PROBLEM REQUIREMENTS
Pull out all lines from the listing below in which the word "Concord" appears.

Start of DATA FOR PROCESSING

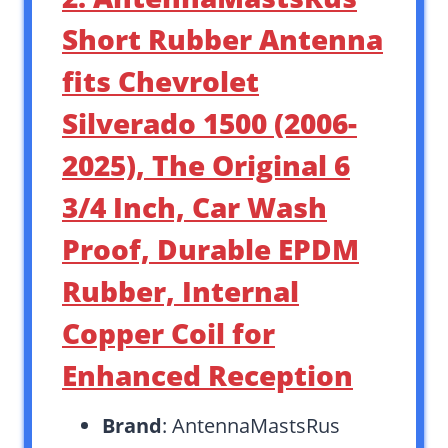
Short Rubber Antenna
fits Chevrolet
Silverado 1500 (2006-
2025), The Original 6
3/4 Inch, Car Wash
Proof, Durable EPDM
Rubber, Internal
Copper Coil for
Enhanced Reception
Brand
: AntennaMastsRus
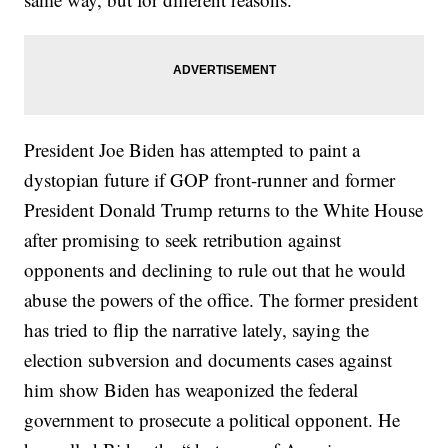
President Joe Biden has attempted to paint a
dystopian future if GOP front-runner and former
President Donald Trump returns to the White House
after promising to seek retribution against
opponents and declining to rule out that he would
abuse the powers of the office. The former president
has tried to flip the narrative lately, saying the
election subversion and documents cases against
him show Biden has weaponized the federal
government to prosecute a political opponent. He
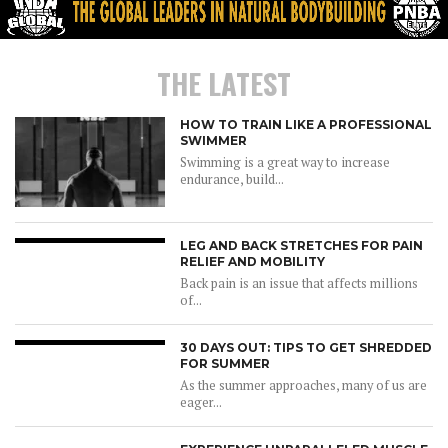
THE LATEST
HOW TO TRAIN LIKE A PROFESSIONAL
SWIMMER
Swimming is a great way to increase
endurance, build...
LEG AND BACK STRETCHES FOR PAIN
RELIEF AND MOBILITY
Back pain is an issue that affects millions
of...
30 DAYS OUT: TIPS TO GET SHREDDED
FOR SUMMER
As the summer approaches, many of us are
eager...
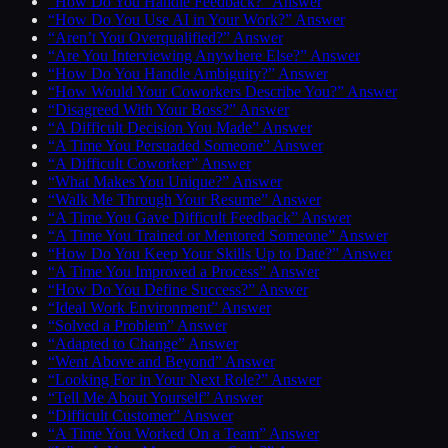
“How Do You Handle Feedback?” Answer
“How Do You Use AI in Your Work?” Answer
“Aren’t You Overqualified?” Answer
“Are You Interviewing Anywhere Else?” Answer
“How Do You Handle Ambiguity?” Answer
“How Would Your Coworkers Describe You?” Answer
“Disagreed With Your Boss?” Answer
“A Difficult Decision You Made” Answer
“A Time You Persuaded Someone” Answer
“A Difficult Coworker” Answer
“What Makes You Unique?” Answer
“Walk Me Through Your Resume” Answer
“A Time You Gave Difficult Feedback” Answer
“A Time You Trained or Mentored Someone” Answer
“How Do You Keep Your Skills Up to Date?” Answer
“A Time You Improved a Process” Answer
“How Do You Define Success?” Answer
“Ideal Work Environment” Answer
“Solved a Problem” Answer
“Adapted to Change” Answer
“Went Above and Beyond” Answer
“Looking For in Your Next Role?” Answer
“Tell Me About Yourself” Answer
“Difficult Customer” Answer
“A Time You Worked On a Team” Answer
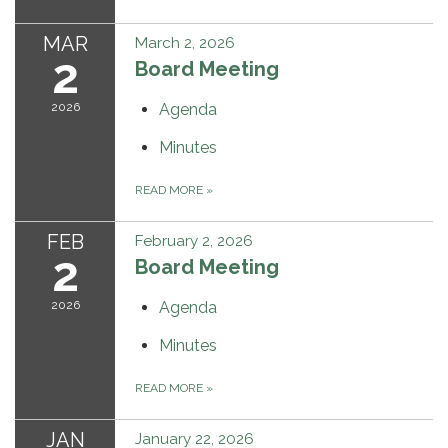
MAR
March 2, 2026
2
Board Meeting
2026
Agenda
Minutes
READ MORE
»
FEB
February 2, 2026
2
Board Meeting
2026
Agenda
Minutes
READ MORE
»
JAN
January 22, 2026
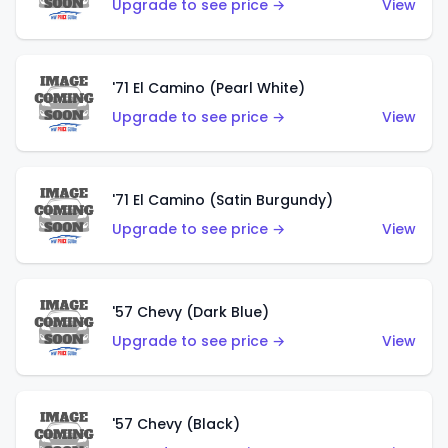
Upgrade to see price →
View
'71 El Camino (Pearl White)
Upgrade to see price →
View
'71 El Camino (Satin Burgundy)
Upgrade to see price →
View
'57 Chevy (Dark Blue)
Upgrade to see price →
View
'57 Chevy (Black)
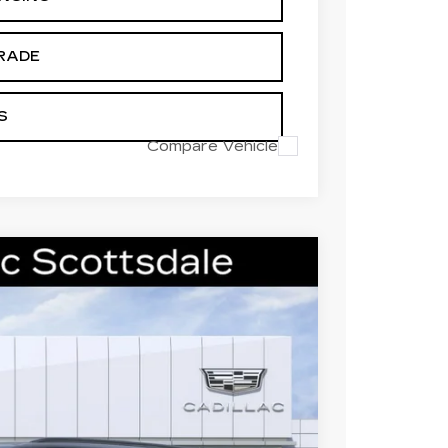
RADE
S
Compare Vehicle
L
SPORT
Ext.
Int.
521
 PRICE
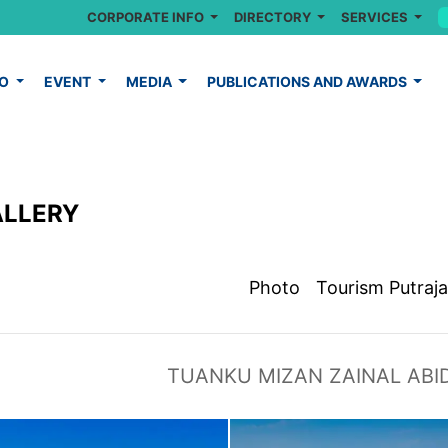
CORPORATE INFO
DIRECTORY
SERVICES
FO
EVENT
MEDIA
PUBLICATIONS AND AWARDS
ALLERY
Photo
Tourism Putraj
TUANKU MIZAN ZAINAL ABI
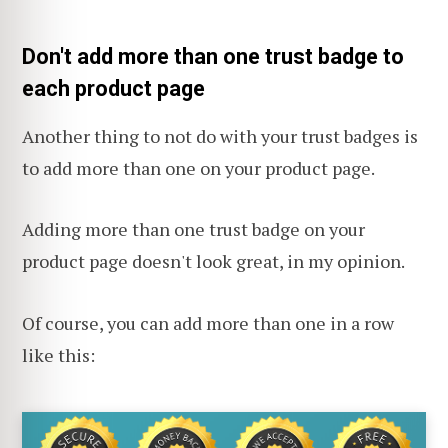
Don't add more than one trust badge to
each product page
Another thing to not do with your trust badges is
to add more than one on your product page.
Adding more than one trust badge on your
product page doesn't look great, in my opinion.
Of course, you can add more than one in a row
like this:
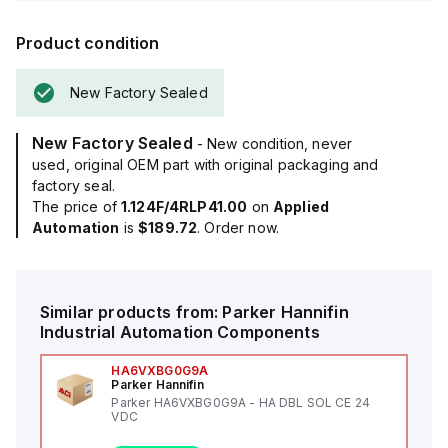
Product condition
New Factory Sealed
New Factory Sealed
- New condition, never
used, original OEM part with original packaging and
factory seal.
The price of
1.124F/4RLP41.00
on
Applied
Automation
is
$189.72
. Order now.
Similar products from:
Parker Hannifin
Industrial Automation Components
HA6VXBG0G9A
Parker Hannifin
Parker HA6VXBG0G9A - HA DBL SOL CE 24
VDC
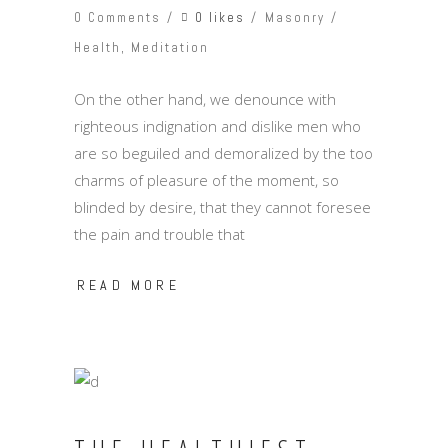
0 likes
0 Comments
Masonry
Health
,
Meditation
On the other hand, we denounce with
righteous indignation and dislike men who
are so beguiled and demoralized by the too
charms of pleasure of the moment, so
blinded by desire, that they cannot foresee
the pain and trouble that
READ MORE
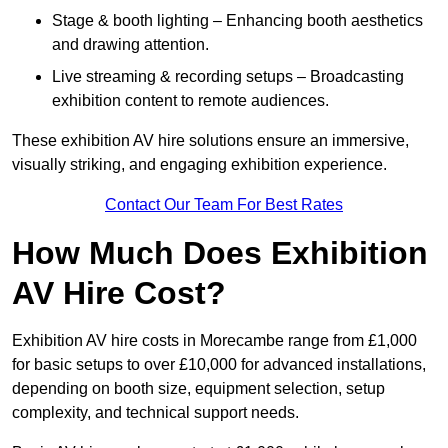
Stage & booth lighting – Enhancing booth aesthetics
and drawing attention.
Live streaming & recording setups – Broadcasting
exhibition content to remote audiences.
These exhibition AV hire solutions ensure an immersive,
visually striking, and engaging exhibition experience.
Contact Our Team For Best Rates
How Much Does Exhibition
AV Hire Cost?
Exhibition AV hire costs in Morecambe range from £1,000
for basic setups to over £10,000 for advanced installations,
depending on booth size, equipment selection, setup
complexity, and technical support needs.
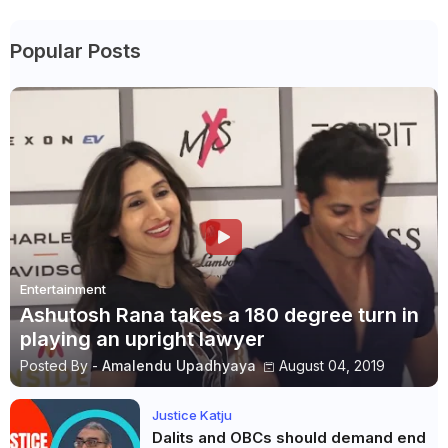
Popular Posts
Entertainment
Ashutosh Rana takes a 180 degree turn in
playing an upright lawyer
Posted By -
Amalendu Upadhyaya
August 04, 2019
Justice Katju
Dalits and OBCs should demand end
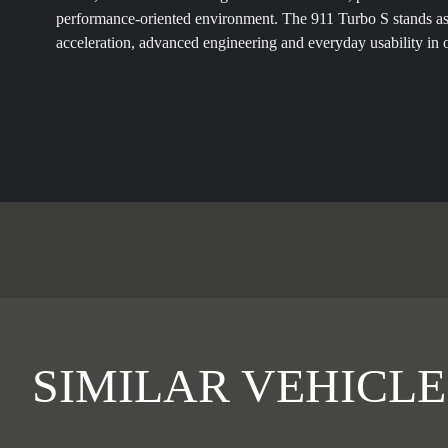
performance-oriented environment. The 911 Turbo S stands a
acceleration, advanced engineering and everyday usability in 
SIMILAR VEHICLE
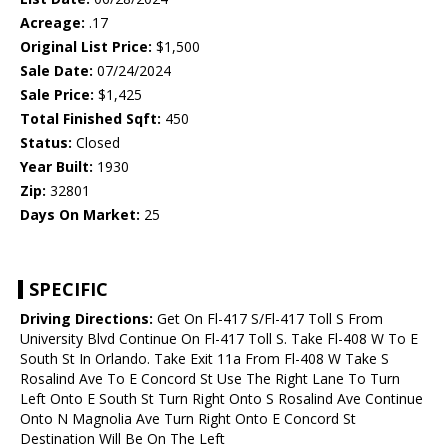
Acreage:
.17
Original List Price:
$1,500
Sale Date:
07/24/2024
Sale Price:
$1,425
Total Finished Sqft:
450
Status:
Closed
Year Built:
1930
Zip:
32801
Days On Market:
25
SPECIFIC
Driving Directions:
Get On Fl-417 S/Fl-417 Toll S From
University Blvd Continue On Fl-417 Toll S. Take Fl-408 W To E
South St In Orlando. Take Exit 11a From Fl-408 W Take S
Rosalind Ave To E Concord St Use The Right Lane To Turn
Left Onto E South St Turn Right Onto S Rosalind Ave Continue
Onto N Magnolia Ave Turn Right Onto E Concord St
Destination Will Be On The Left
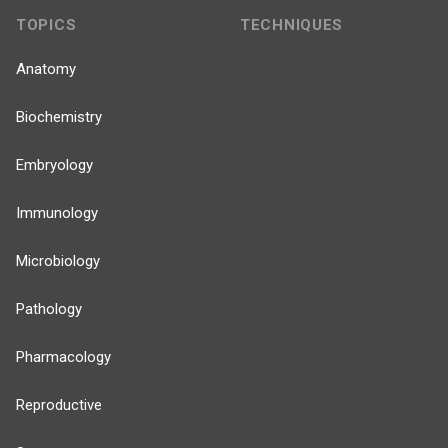
TOPICS
TECHNIQUES
Anatomy
Biochemistry
Embryology
Immunology
Microbiology
Pathology
Pharmacology
Reproductive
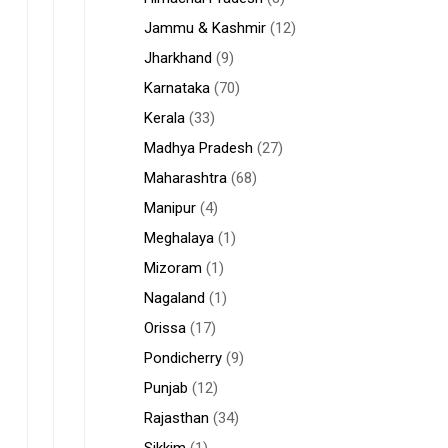
Jammu & Kashmir
(12)
Jharkhand
(9)
Karnataka
(70)
Kerala
(33)
Madhya Pradesh
(27)
Maharashtra
(68)
Manipur
(4)
Meghalaya
(1)
Mizoram
(1)
Nagaland
(1)
Orissa
(17)
Pondicherry
(9)
Punjab
(12)
Rajasthan
(34)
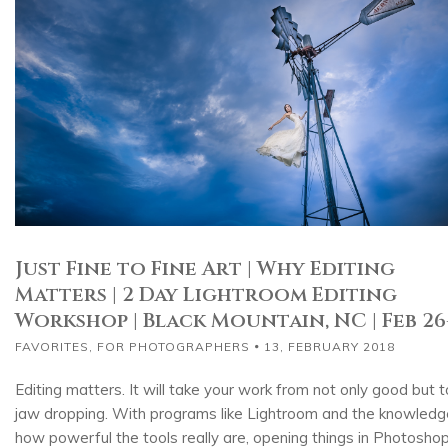
Just Fine to Fine Art | Why Editing
Matters | 2 Day Lightroom Editing
Workshop | Black Mountain, NC | Feb 26
FAVORITES
,
FOR PHOTOGRAPHERS
13, FEBRUARY 2018
Editing matters. It will take your work from not only good but t
jaw dropping. With programs like Lightroom and the knowledg
how powerful the tools really are, opening things in Photosho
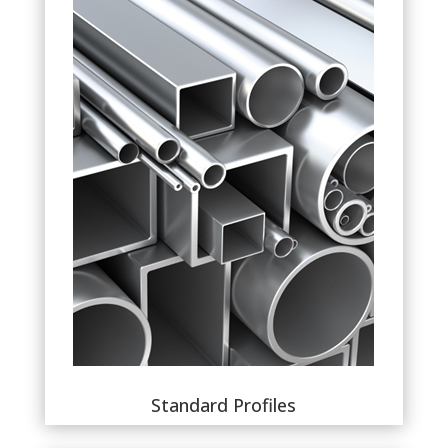
Standard Profiles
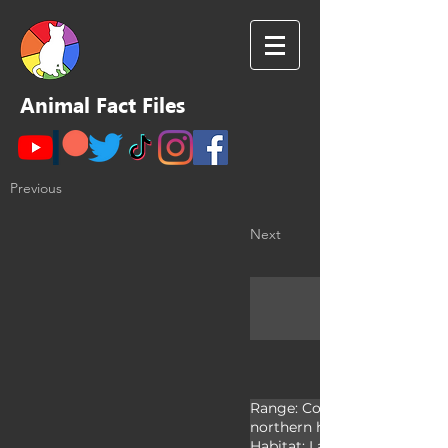
Animal Fact Files
Previous
Next
Range: Cosmopolitan; Mostly
northern hemisphere

Habitat: Lakes, ponds, and riv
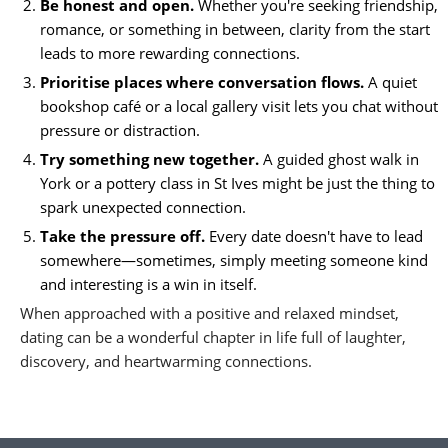
Be honest and open.
Whether you're seeking friendship,
romance, or something in between, clarity from the start
leads to more rewarding connections.
Prioritise places where conversation flows.
A quiet
bookshop café or a local gallery visit lets you chat without
pressure or distraction.
Try something new together.
A guided ghost walk in
York or a pottery class in St Ives might be just the thing to
spark unexpected connection.
Take the pressure off.
Every date doesn't have to lead
somewhere—sometimes, simply meeting someone kind
and interesting is a win in itself.
When approached with a positive and relaxed mindset,
dating can be a wonderful chapter in life full of laughter,
discovery, and heartwarming connections.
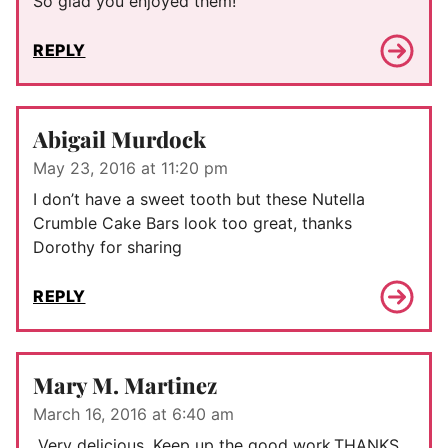
So glad you enjoyed them!
REPLY
Abigail Murdock
May 23, 2016 at 11:20 pm
I don’t have a sweet tooth but these Nutella
Crumble Cake Bars look too great, thanks
Dorothy for sharing
REPLY
Mary M. Martinez
March 16, 2016 at 6:40 am
Very delicious. Keep up the good work.THANKS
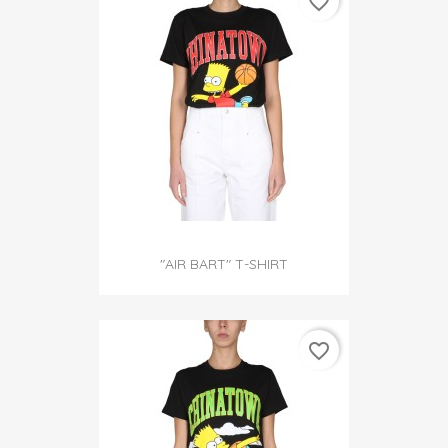
favorite_border
"AIR BART" T-SHIRT
favorite_border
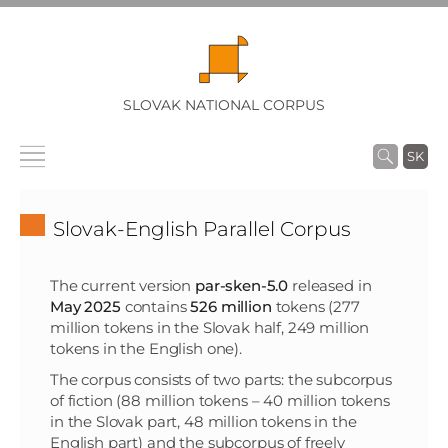
SLOVAK NATIONAL CORPUS
SK
Slovak-English Parallel Corpus
The current version
par-sken-5.0
released in
May 2025
contains
526 million
tokens (277
million tokens in the Slovak half, 249 million
tokens in the English one).
The corpus consists of two parts: the subcorpus
of fiction (88 million tokens – 40 million tokens
in the Slovak part, 48 million tokens in the
English part) and the subcorpus of freely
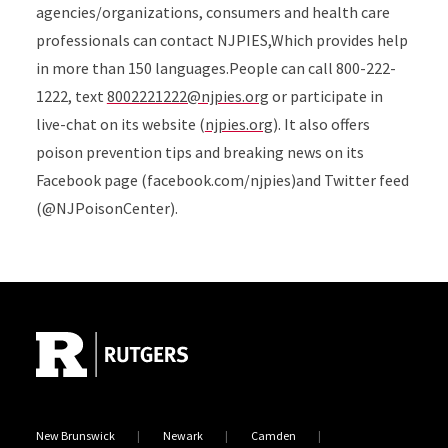
agencies/organizations, consumers and health care
professionals can contact NJPIES,Which provides help
in more than 150 languages.People can call 800-222-
1222, text
8002221222@njpies.org
or participate in
live-chat on its website (
njpies.org
). It also offers
poison prevention tips and breaking news on its
Facebook page (facebook.com/njpies)and Twitter feed
(@NJPoisonCenter).
Site Footer
New Brunswick
Newark
Camden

End of DATA FOR PROCESSING

SOLUTION
Rosalind Ave To E Concord St Use The Right Lane To Turn
Onto N Magnolia Ave Turn Right Onto E Concord St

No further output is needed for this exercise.